July 15, 2019
Green Plains Operating Company LLC
1811 Aksarben Drive
Omaha, NE 68106
Re: Consent re that certain Credit Agreement (as amended, restated or modified from time to time), dated as of July 1, 2015, among Green Plains Operating Company LLC (the “Borrower”), the guarantors party thereto, the lenders party thereto (the “Lenders”) and Bank of America, N.A., as administrative agent (the “Administrative Agent”)
Ladies and Gentlemen:
Reference is hereby made to the Credit Agreement described above. Capitalized terms used herein without definition shall have the meanings ascribed to such terms in the Credit Agreement.

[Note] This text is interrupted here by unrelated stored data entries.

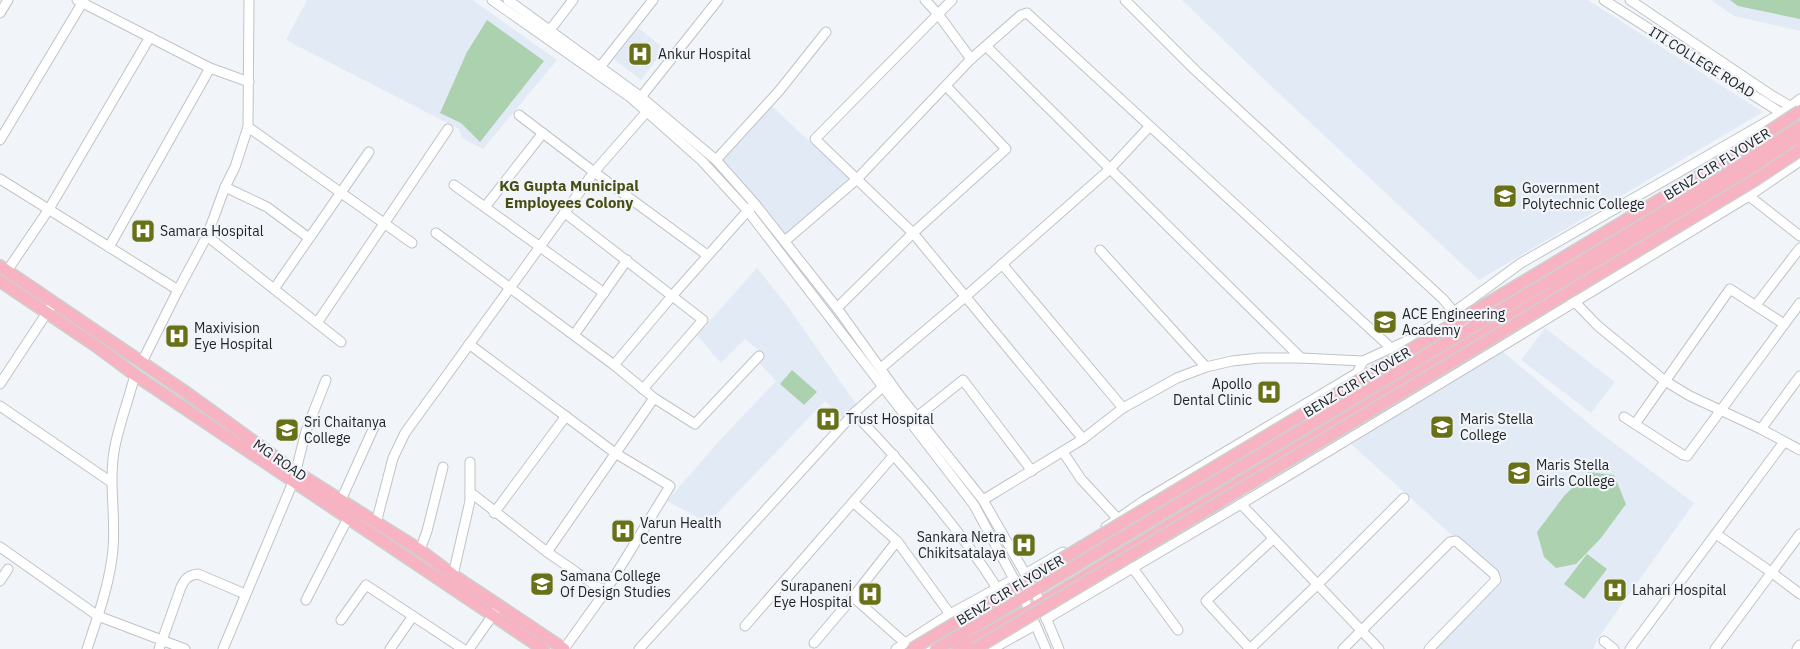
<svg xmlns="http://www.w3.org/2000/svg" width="1800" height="649" viewBox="0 0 1800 649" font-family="'IBM Plex Sans',sans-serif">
<rect width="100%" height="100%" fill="#f1f5f9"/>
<!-- built -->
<g fill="#e2ebf5">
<path d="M307,0H473L557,60L483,149L462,138L459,129L286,40Z"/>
<path d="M1182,0H1588L1763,112L1479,280L1270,85Z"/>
<path d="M1711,0H1800V31L1734,16Z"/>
<path d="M638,28L665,49L641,80L614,59Z"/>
<path d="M764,99L849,178L785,238L718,153Z"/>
<path d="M757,268L786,304L856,404L842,418L825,401L708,523L667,501L720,440L776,381L759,363L764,355L745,339L721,363L697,335Z"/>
<path d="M1545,328L1615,382L1591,413L1521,360Z"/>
<path d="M1503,352L1594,428L1694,503L1598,638L1593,649H1434L1500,579L1351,444Z"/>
</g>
<!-- green -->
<g fill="#abd1ae">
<path d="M1730,0H1800V19L1738,6Z"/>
<path d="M487,20L544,61L480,142L461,123L440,113L467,52Z"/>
<path d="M792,370L817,392L804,405L780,384Z"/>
<path d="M1588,472L1614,475L1626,504L1601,538L1576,564L1556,568L1544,557L1537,532L1564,496Z"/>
<path d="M1587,554L1607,569L1584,599L1564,584Z"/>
</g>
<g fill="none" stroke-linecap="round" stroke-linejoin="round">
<!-- minor casing -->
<g stroke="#bfc3c7" stroke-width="11">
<g id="minor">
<path d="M77,0L210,68L249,82"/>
<path d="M492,0L630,97L702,161L747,210L974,505L1023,596L1046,649"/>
<path d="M508,0L641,97L716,160L755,204L837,308L900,396L983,500L1034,589L1059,649"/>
<path d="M925,0L938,14L971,59"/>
<path d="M952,0L815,139L913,233L1083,439"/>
<path d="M1125,0L1195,70L1443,299L1468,329"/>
<path d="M1604,0L1786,116"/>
<path d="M1630,0L1771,95L1795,109"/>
<path d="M0,13L8,0"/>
<path d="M550,30L573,0"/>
<path d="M987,47L1301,358"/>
<path d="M600,67L653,0"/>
<path d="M641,97L718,0"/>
<path d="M519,115L594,172L707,255"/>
<path d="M248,127L412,243"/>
<path d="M0,140L84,0"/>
<path d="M716,160L779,91L826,32"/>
<path d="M0,179L178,290"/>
<path d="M454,185L604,293"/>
<path d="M225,187L267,207L309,238"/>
<path d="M1749,196L1800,236"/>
<path d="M485,207L543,133"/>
<path d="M565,213L703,320L643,389"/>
<path d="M436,233L614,365L654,398L695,424L759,356"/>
<path d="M207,236L341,342"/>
<path d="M785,241L857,179L971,59L1021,15L1027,13L1391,348"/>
<path d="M109,247L210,68"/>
<path d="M1100,250L1206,367"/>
<path d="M1002,264L1123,408"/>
<path d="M7,271L49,209L150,37"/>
<path d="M274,289L369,152"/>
<path d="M1571,298L1598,326L1665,381L1690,396L1761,429L1800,450"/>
<path d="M1756,305L1800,248"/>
<path d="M837,308L913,233L1006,149L946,86"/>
<path d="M317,323L448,129"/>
<path d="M574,335L627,260"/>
<path d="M469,344L615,453L670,486L605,592L564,649"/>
<path d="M142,362L178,290L207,236L225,187L235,167L248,127L249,0"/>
<path d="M614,365L672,296L751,207"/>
<path d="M881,368L965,297L1110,169L1149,127"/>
<path d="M0,384L50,308"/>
<path d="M0,406L111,482"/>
<path d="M854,413C906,467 957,525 997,588"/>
<path d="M918,416L963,380L1032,471"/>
<path d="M1624,417L1683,455L1687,456L1800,303"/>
<path d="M1635,424L1730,289L1784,324"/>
<path d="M1761,429L1800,376"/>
<path d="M1063,452L1081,479L1118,519"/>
<path d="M470,492L547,552L605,592"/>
<path d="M341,500L374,427"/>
<path d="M983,500L1083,439L1123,408L1177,378L1206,367L1232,361L1259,358H1301L1363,361L1413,338L1454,312L1521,263L1782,113L1800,99"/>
<path d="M854,503L897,541L950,614"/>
<path d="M1241,504L1379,649"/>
<path d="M494,513L566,416"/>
<path d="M376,523L393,458L405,433L594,172L650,108"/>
<path d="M1106,527L1145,500L1357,373L1363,361"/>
<path d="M1716,534L1771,572L1800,594"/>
<path d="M0,547L98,616L185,649"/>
<path d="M420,550L427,531L443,467"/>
<path d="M547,552L654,398"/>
<path d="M1132,567L1178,630"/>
<path d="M1025,574L1063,552"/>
<path d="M453,575L470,501V462"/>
<path d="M0,581L8,569"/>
<path d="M853,597L905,643"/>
<path d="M306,600L348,518"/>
<path d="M1046,619L1241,504L1489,354L1749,196L1800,161"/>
<path d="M341,620L366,585L463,649"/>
<path d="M745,626L894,455"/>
<path d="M1604,641L1614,649"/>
<path d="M814,643L853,597L897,541"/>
<path d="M87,649C98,616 110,583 113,549C116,514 108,481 115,446C120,422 129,398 135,375"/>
<path d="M159,649L181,587C185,579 188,575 198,574L245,594"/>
<path d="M223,649L293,482L306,431L326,380"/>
<path d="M390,649L413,616"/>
<path d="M469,649L495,612"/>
<path d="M639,649L854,413L886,384"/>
<path d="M896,649L950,614L1014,579"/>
<path d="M992,649L1035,625"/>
<path d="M1250,649L1317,585L1404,498"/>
<path d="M1250,649L1206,601L1273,539"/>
<path d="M1343,649L1450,542L1456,541L1494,574L1496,580L1429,649"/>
<path d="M1630,649L1784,442"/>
<path d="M1715,649L1800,534"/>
<path d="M1797,649L1800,645"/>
</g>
</g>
<!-- major casing -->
<g stroke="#cfcfcf" stroke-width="14">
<g id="major">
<path d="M0,266L184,391L296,472L420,550L453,575L564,649"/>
<path d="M0,281L96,346L135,375L543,649"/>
<path d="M937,649L1669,209L1800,127"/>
<path d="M958,649L1030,610L1560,288L1800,139"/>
</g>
</g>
<!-- minor -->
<use href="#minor" stroke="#fff" stroke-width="9"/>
<!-- major -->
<use href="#major" stroke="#f8b3c3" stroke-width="11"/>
<!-- major-bridge casing -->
<g stroke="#cfcfcf" stroke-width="14" stroke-linecap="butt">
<g id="major-bridge">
<path d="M912,649L1721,163L1800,111"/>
<path d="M975,649L1755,180L1800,150"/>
</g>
</g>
<!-- major-bridge -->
<use href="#major-bridge" stroke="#f8b3c3" stroke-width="11"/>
</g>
<!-- icons -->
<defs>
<g id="hospital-square" transform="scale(1.25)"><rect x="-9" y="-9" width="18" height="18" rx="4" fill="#687018" stroke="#f1f5f9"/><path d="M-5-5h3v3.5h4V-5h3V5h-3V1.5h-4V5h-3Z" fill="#fff"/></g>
<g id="university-square" transform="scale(1.25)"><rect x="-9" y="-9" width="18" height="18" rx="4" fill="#687018" stroke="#f1f5f9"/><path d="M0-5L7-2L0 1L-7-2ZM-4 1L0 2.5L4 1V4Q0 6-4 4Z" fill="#fff"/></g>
</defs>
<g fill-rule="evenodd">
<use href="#hospital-square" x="640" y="54"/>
<use href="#university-square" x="1505" y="196"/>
<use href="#hospital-square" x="143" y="231"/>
<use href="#university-square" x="1385" y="322"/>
<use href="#hospital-square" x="177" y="336"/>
<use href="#hospital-square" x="1269" y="392"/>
<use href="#hospital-square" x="828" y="419"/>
<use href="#university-square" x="1442" y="427"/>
<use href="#university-square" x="287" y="430"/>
<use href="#university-square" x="1519" y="473"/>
<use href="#hospital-square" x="623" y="531"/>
<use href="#hospital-square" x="1024" y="545"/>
<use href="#university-square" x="542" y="584"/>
<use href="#hospital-square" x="1615" y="590"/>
<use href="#hospital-square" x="870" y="594"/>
</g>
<g text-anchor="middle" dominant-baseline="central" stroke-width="4.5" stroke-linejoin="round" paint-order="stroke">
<!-- poi labels -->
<g font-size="14" fill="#232426" stroke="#f1f5f9" text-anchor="start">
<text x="658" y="54">Ankur Hospital</text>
<text x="1522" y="188">Government<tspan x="1522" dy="16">Polytechnic College</tspan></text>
<text x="160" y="231">Samara Hospital</text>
<text x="1402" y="314">ACE Engineering<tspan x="1402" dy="16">Academy</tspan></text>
<text x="194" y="328">Maxivision<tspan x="194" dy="16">Eye Hospital</tspan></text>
<text x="1252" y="384" text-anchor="end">Apollo<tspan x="1252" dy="16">Dental Clinic</tspan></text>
<text x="846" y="419">Trust Hospital</text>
<text x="1460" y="419">Maris Stella<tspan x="1460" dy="16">College</tspan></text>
<text x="304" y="422">Sri Chaitanya<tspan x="304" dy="16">College</tspan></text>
<text x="1536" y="465">Maris Stella<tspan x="1536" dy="16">Girls College</tspan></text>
<text x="640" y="523">Varun Health<tspan x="640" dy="16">Centre</tspan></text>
<text x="1006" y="537" text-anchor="end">Sankara Netra<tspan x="1006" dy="16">Chikitsatalaya</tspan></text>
<text x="560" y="576">Samana College<tspan x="560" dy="16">Of Design Studies</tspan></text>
<text x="852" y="586" text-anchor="end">Surapaneni<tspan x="852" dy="16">Eye Hospital</tspan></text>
<text x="1632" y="590">Lahari Hospital</text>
</g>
<!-- street labels -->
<g font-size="14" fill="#232426" stroke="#f1f5f9">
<text transform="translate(1702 62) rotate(32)">ITI COLLEGE ROAD</text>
<text transform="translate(1717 164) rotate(-32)">BENZ CIR FLYOVER</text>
<text transform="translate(1357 382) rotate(-31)">BENZ CIR FLYOVER</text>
<text transform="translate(280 460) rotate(35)">MG ROAD</text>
<text transform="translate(1010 590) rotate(-31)">BENZ CIR FLYOVER</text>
</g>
<!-- neighbourhood labels -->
<g font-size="15" font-weight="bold" fill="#484e13" stroke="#f1f5f9">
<text x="569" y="185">KG Gupta Municipal<tspan x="569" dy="17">Employees Colony</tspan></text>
</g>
</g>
</svg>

The Borrower has requested that the Administrative Agent and the Required Lenders consent to an exception to the definition of “Portfolio Optimization Dispositions” in Section 1.01 of the Credit Agreement to permit the Loan Parties to sell up to seven ethanol storage terminals (and related assets) subject to the requirements and conditions applicable to Permitted Optimization Dispositions (the “Permitted Ethanol Sales”). Notwithstanding any provisions of the Credit Agreement to the contrary, the Administrative Agent and the Required Lenders hereby consent to the Permitted Ethanol Sales. The consent contained herein is a one-time consent and is expressly limited to the purposes and matters set forth herein. Nothing contained herein shall constitute a waiver or modification of any other rights or remedies the Administrative Agent or any Lender may have under any Loan Document or applicable Law. The Credit Agreement shall remain in full force and effect according to its terms (as modified by this letter).

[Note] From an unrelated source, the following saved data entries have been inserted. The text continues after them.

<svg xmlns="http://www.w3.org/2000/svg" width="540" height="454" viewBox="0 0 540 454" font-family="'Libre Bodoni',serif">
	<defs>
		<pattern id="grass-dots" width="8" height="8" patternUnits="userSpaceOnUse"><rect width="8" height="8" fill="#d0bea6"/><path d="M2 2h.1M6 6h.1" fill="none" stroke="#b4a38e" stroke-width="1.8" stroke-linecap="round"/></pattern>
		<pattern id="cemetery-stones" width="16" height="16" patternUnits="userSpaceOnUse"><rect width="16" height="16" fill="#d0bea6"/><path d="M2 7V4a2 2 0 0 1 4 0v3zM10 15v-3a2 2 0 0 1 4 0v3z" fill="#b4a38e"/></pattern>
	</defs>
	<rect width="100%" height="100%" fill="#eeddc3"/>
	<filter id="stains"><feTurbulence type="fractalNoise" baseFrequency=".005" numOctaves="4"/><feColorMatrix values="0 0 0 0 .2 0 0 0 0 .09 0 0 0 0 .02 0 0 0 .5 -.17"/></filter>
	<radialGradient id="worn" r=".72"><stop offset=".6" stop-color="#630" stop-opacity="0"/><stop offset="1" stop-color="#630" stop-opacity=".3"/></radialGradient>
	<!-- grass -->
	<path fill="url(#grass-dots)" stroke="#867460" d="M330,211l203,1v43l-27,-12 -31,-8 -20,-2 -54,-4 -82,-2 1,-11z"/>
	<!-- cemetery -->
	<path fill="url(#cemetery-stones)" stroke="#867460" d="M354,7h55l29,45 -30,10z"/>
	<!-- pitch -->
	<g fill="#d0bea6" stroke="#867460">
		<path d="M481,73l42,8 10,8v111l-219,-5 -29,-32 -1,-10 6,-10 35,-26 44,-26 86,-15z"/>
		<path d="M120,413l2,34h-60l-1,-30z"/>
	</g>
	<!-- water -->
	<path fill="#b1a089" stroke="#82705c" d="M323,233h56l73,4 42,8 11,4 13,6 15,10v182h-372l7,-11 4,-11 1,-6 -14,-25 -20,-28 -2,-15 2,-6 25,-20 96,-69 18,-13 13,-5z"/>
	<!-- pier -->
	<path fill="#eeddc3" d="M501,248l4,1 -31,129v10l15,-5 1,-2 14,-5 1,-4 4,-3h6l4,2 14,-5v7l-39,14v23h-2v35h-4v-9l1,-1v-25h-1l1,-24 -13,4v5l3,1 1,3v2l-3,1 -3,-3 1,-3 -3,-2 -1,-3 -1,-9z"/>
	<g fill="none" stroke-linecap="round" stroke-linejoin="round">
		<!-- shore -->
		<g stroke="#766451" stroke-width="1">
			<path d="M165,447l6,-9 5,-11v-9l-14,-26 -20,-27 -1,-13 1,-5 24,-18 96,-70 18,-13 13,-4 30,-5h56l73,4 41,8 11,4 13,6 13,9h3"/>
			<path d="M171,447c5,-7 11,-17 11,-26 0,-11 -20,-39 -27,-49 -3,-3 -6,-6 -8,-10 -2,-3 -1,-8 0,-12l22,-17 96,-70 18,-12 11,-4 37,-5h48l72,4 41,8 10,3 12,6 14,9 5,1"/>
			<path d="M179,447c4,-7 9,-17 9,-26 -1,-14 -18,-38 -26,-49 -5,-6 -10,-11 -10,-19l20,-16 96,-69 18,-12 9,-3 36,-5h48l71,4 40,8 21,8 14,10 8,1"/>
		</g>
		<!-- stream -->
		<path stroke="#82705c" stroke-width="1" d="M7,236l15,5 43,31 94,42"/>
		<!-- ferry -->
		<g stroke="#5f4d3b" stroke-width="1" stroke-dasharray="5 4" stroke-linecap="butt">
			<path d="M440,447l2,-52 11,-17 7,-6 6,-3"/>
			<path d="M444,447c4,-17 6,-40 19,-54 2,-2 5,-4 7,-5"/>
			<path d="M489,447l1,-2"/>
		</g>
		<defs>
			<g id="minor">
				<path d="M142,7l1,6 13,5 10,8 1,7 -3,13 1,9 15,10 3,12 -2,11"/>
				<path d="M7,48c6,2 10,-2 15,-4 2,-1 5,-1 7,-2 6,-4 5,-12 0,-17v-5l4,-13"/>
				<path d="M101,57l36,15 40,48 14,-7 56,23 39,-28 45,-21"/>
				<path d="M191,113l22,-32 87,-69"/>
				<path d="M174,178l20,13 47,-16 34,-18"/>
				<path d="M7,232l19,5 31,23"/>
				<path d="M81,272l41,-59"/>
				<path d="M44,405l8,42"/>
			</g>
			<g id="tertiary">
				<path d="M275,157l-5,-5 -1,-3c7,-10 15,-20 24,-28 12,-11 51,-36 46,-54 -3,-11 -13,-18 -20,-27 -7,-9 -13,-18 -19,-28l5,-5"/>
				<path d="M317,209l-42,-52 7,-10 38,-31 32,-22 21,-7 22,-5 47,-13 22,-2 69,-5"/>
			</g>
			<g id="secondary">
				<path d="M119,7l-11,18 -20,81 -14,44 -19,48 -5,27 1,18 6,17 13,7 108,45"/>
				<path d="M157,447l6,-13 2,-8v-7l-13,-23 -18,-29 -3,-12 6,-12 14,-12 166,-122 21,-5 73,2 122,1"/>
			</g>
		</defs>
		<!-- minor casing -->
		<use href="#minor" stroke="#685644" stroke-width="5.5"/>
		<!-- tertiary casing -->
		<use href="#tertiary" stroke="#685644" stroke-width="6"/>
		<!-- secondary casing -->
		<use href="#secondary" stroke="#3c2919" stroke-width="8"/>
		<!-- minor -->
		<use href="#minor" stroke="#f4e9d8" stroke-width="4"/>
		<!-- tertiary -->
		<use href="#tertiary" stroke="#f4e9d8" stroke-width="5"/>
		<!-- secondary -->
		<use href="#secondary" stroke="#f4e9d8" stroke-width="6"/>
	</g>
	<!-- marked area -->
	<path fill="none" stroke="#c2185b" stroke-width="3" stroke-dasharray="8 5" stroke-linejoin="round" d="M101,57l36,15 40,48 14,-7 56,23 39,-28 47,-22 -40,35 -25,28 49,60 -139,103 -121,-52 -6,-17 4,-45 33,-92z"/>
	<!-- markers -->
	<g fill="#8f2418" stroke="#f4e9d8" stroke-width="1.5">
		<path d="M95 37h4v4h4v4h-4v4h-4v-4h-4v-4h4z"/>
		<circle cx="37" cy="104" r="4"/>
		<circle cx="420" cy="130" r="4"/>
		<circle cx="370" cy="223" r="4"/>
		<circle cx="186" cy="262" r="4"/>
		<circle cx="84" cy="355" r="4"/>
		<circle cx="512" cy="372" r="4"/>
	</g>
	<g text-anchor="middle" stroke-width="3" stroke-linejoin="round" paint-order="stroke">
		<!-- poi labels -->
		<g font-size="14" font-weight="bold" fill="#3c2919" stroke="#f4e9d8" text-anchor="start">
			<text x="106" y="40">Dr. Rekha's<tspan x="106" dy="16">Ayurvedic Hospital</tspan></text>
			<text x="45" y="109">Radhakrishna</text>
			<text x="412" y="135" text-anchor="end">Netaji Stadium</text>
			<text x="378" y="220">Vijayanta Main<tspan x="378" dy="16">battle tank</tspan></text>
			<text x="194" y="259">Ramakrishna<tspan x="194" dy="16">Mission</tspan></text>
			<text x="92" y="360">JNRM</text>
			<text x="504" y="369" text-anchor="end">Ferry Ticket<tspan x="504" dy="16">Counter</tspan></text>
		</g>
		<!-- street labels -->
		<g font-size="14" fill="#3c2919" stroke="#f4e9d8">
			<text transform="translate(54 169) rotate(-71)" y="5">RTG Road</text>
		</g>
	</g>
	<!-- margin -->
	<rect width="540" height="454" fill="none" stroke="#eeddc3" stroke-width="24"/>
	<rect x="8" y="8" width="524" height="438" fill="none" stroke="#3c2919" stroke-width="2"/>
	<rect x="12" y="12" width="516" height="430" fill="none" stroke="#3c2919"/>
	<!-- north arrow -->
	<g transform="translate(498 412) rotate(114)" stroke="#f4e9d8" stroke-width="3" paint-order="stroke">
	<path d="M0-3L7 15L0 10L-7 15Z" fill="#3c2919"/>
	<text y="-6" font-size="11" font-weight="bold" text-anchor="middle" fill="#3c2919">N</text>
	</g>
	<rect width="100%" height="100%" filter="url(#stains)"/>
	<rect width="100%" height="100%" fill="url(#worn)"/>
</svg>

This letter may be executed by the parties hereto in several counterparts, each of which shall be deemed to be an original and all of which shall constitute together but one and the same agreement. Delivery of an executed counterpart by facsimile or other secure electronic format (.pdf) shall be as effective as an original. This letter shall become effective upon (a) the Administrative Agent's receipt of counterparts hereof duly executed by the Required Lenders and the Loan Parties and (b) the Administrative Agent's receipt, for itself and for account of the Lenders executing this letter, of any fees and expenses required to be paid in connection with this letter. This letter is a Loan Document.
THE TERMS OF SECTIONS 11.14 AND 11.15 OF THE CREDIT AGREEMENT ARE INCORPORATED HEREIN BY REFERENCE, MUTATIS MUTANDIS.